Ethics versus Compliance


Ethical behavior is an internal mechanism -- as individuals we perceive "right and wrong" in a particular situation and act accordingly.  Compliance, on the other hand,  is "external".  There are rules, promulgated by others, and we choose to comply with those rules or not.  The rules may or may not reflect our perception of right and wrong -- but they represent a consensus of what society feels is "right" or "wrong".   So there is a major distinction between ethics and compliance.  Simply following the rules does not make an action ethical -- at least that's the lesson of the Nurnburg war trials.  Nor is violation of an unjust law or rule necessarily unethical -- for example, Ghandi's march to the sea to evade the British salt tax, or Rosa Parks taking a seat at the front of the bus may have been illegal, but not necessarily unethical.

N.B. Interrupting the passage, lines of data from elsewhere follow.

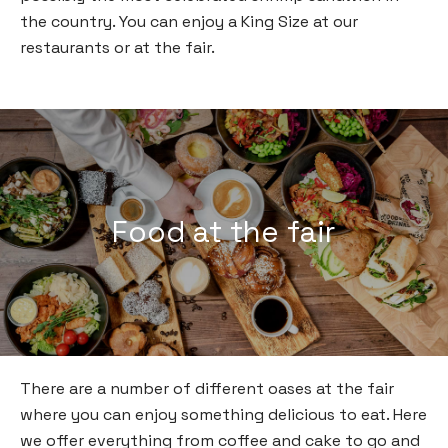
the country. You can enjoy a King Size at our
restaurants or at the fair.
Food at the fair
There are a number of different oases at the fair
where you can enjoy something delicious to eat. Here
we offer everything from coffee and cake to go and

When we talk about compliance, we are ideally talking about particular rules of conduct  that are designed to promote the interests of all of the parties to a transaction.  Although it is certainly possible to act in a compliant way without being ethical, there is a direct connection between the two concepts.  If ethics, as the foundation of integrity and honesty, gives us optimum standards of conduct, compliance gives us minimum requirements of conduct.  If ethics tells us what we ought to do, compliance dictates what we must do.

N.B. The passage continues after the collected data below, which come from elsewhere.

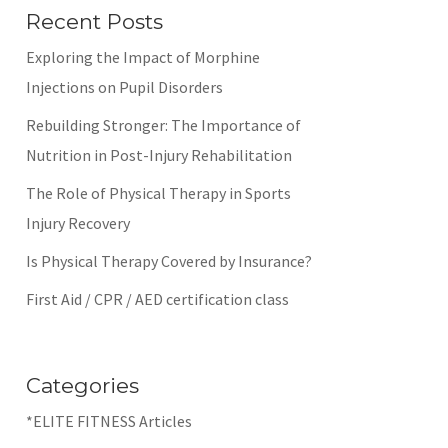
Recent Posts
Exploring the Impact of Morphine
Injections on Pupil Disorders
Rebuilding Stronger: The Importance of
Nutrition in Post-Injury Rehabilitation
The Role of Physical Therapy in Sports
Injury Recovery
Is Physical Therapy Covered by Insurance?
First Aid / CPR / AED certification class
Categories
*ELITE FITNESS Articles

So, although compliance certainly has its basis in ethics, it is not the same thing.  The person who acts ethically does the right thing; the person who is compliant stays out of the courtroom.  Ethical or professional conduct beyond what is required by the law is optional with the individual.  Compliance is a legal requirement.  

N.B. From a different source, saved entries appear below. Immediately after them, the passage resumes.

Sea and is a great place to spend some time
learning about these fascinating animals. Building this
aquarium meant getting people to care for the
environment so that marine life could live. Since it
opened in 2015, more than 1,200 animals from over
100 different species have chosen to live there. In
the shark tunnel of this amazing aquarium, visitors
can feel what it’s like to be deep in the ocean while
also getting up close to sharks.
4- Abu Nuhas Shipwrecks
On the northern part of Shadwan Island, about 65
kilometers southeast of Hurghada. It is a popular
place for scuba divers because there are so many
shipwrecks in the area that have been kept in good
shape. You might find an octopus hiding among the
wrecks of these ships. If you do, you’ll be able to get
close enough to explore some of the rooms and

Agents make ethical decisions every day when they choose what sales tools and practices to employ, the disclosures they chose to make or omit, how they interact with prospects, clients, insurers and fellow agents.  Although avoiding unethical sales practices is certainly important, ethics includes far more than just sales practices -- it extends to the agent's entire practice.  One of the important results of increased ethical awareness is a favorable change in the public perception of the insurance agent and the stockbroker.